Massachusetts’ Gabby Thomas wins bronze in women’s 200 meters

Thomas was edged by Jamaica’s Elaine Thompson-Herah — who also won gold in the women’s 100 meters — and Namibia’s Christine Mboma.

Petr David Josek
Gabby Thomas, from Florence, Mass., celebrates her bronze medal.

Massachusetts native Gabby Thomas won the bronze medal in the women’s 200 meter final on Tuesday night in Tokyo.

The 24-year-old from Florence was edged by Jamaica’s Elaine Thompson-Herah — who also won gold in the women’s 100 meters — and Namibia’s Christine Mboma.

Thomas, a Harvard grad, entered the Games with the second-fastest time in the event in the world at 21.61, behind only Florence Griffith Joyner’s 21.34 at the 1988 Olympic Games.

But Thompson-Herah took that mantle from Thomas with her 21.53 to win gold. Mboma ran a 21.81; Thomas a 21.87.

Jamaican track legend Shelly-Ann Fraser-Price just missed the podium with a 21.94, coming in fourth place.


Mboma and Beatrice Masilingi, two teenagers from Namibia, blazed into the final just weeks after being barred from the 400-meter race.

They weren’t allowed to run the 400 — their favored event — after tests ordered by track governing body World Athletics found they had high natural testosterone. That meant they fell under the same regulations that have sidelined double Olympic champion Caster Semenya of South Africa in the 800 meters.

But the testosterone rules apply only to races between 400 and the mile, allowing Mboma and Masilingi a chance at the 200 in Tokyo.

The two Namibians announced themselves this season with some blistering fast times in the 400 meters, but those performances prompted World Athletics to order testosterone tests at their training base in Italy, the Namibian Olympic committee said. The tests revealed Mboma and Masilingi’s natural testosterone levels were higher than a limit set by the governing body, prompting their ban. The Namibian Olympic committee said the two runners were not aware they had high natural testosterone before the tests.

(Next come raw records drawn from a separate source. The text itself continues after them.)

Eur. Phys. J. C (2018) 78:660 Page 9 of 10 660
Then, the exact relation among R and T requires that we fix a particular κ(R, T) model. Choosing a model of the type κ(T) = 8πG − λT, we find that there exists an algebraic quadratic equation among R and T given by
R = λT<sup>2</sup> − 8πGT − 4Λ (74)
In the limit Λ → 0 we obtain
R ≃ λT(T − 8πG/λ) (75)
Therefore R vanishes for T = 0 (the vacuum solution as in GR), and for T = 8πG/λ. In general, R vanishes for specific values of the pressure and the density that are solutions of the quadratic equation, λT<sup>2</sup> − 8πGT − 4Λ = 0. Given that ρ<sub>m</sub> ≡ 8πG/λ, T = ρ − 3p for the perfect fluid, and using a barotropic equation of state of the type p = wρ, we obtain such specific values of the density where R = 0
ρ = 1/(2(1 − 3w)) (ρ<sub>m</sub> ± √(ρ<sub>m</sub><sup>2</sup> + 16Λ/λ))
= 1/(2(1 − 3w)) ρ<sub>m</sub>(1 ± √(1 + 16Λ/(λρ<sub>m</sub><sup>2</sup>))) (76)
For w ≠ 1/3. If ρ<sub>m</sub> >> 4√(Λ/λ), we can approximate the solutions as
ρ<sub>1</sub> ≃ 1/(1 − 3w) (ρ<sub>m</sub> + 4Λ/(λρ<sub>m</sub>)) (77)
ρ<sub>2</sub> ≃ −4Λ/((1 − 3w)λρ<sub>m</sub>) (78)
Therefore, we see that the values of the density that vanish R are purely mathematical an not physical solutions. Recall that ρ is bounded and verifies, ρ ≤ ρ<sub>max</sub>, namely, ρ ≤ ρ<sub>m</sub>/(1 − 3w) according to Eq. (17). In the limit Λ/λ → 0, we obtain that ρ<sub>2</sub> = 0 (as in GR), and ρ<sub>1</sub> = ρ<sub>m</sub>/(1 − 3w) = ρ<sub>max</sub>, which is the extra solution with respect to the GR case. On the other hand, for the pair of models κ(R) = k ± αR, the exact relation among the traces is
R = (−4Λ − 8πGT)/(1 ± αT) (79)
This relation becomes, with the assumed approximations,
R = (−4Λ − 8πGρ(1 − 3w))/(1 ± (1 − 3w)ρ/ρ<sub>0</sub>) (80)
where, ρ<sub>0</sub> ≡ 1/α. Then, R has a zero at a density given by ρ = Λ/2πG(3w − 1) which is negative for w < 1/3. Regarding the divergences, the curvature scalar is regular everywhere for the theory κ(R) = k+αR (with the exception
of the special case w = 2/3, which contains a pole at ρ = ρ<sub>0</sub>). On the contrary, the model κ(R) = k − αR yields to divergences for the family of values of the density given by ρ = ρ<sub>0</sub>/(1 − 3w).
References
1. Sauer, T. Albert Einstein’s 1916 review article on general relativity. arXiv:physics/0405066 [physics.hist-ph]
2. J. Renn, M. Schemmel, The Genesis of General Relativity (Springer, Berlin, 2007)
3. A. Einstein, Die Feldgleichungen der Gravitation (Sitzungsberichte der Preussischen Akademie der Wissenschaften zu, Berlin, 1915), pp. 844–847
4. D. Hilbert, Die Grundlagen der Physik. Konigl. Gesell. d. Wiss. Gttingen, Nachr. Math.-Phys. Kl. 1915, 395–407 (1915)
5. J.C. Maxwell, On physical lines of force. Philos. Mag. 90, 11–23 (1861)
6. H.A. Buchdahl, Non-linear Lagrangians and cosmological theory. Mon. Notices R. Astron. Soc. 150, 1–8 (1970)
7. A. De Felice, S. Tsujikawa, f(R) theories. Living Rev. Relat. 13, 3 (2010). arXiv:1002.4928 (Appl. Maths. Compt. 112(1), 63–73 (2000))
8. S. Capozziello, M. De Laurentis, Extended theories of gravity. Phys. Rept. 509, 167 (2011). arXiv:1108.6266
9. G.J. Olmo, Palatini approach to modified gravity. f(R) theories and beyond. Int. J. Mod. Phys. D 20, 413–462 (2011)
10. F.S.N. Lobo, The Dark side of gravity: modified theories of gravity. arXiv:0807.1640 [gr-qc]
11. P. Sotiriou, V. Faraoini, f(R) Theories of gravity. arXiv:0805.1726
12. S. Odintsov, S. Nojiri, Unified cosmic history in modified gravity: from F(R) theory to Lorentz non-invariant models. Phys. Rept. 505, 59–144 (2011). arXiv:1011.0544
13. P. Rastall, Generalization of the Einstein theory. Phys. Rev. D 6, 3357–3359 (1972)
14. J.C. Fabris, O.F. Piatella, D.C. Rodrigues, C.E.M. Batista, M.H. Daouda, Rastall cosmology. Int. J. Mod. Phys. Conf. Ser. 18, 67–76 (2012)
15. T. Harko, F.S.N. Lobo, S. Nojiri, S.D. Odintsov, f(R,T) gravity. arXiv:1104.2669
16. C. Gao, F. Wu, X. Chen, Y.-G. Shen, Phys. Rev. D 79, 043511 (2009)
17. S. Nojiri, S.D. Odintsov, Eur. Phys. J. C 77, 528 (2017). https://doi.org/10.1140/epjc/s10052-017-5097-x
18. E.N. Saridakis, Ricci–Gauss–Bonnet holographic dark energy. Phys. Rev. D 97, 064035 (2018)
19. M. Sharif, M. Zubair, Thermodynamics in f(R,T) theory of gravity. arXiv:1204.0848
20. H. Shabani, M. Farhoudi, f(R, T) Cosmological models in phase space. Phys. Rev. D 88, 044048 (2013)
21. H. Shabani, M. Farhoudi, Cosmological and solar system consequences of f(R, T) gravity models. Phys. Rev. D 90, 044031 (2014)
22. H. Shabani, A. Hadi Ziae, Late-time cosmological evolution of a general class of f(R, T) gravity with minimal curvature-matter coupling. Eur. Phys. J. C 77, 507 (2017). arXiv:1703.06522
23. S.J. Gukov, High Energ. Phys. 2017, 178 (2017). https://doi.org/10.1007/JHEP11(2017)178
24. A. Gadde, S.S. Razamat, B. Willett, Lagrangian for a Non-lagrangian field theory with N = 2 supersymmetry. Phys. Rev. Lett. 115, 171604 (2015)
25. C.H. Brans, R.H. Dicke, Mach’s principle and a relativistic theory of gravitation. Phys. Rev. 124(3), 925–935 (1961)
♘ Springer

Athletes affected by the rules can compete in restricted races if they lower their testosterone levels for at least six months before a competition. They have three options to do that: Taking a daily birth control pill, having hormone-blocking injections, or having surgery.


The testosterone rules, which were introduced in 2018, affect female athletes with conditions referred to as differences of sex development, or DSDs. Those athletes have testosterone levels that are higher than the typical range for females, World Athletics said, and are deemed to give them an unfair advantage over other female athletes.

One of the many criticisms of the rules is that they’re inconsistent because they only apply to certain race distances. World Athletics scientists have not been able to determine whether increased testosterone has a meaningful impact in distances outside the 400-meter to 1-mile range.

The issue was a major controversy at the 2016 Olympics in Rio de Janeiro, when all three medalists in the women’s 800 meters — Semenya, Francine Niyonsaba and Margaret Wambui — were later barred from that event because of high natural testosterone levels.

Thomas ran her record time at the US Track and Field Trials in June.

“I was not expecting that, so it was a really crazy moment,” she said last month. “I just felt like a different athlete.”

Information from the Associated Press was used in this report.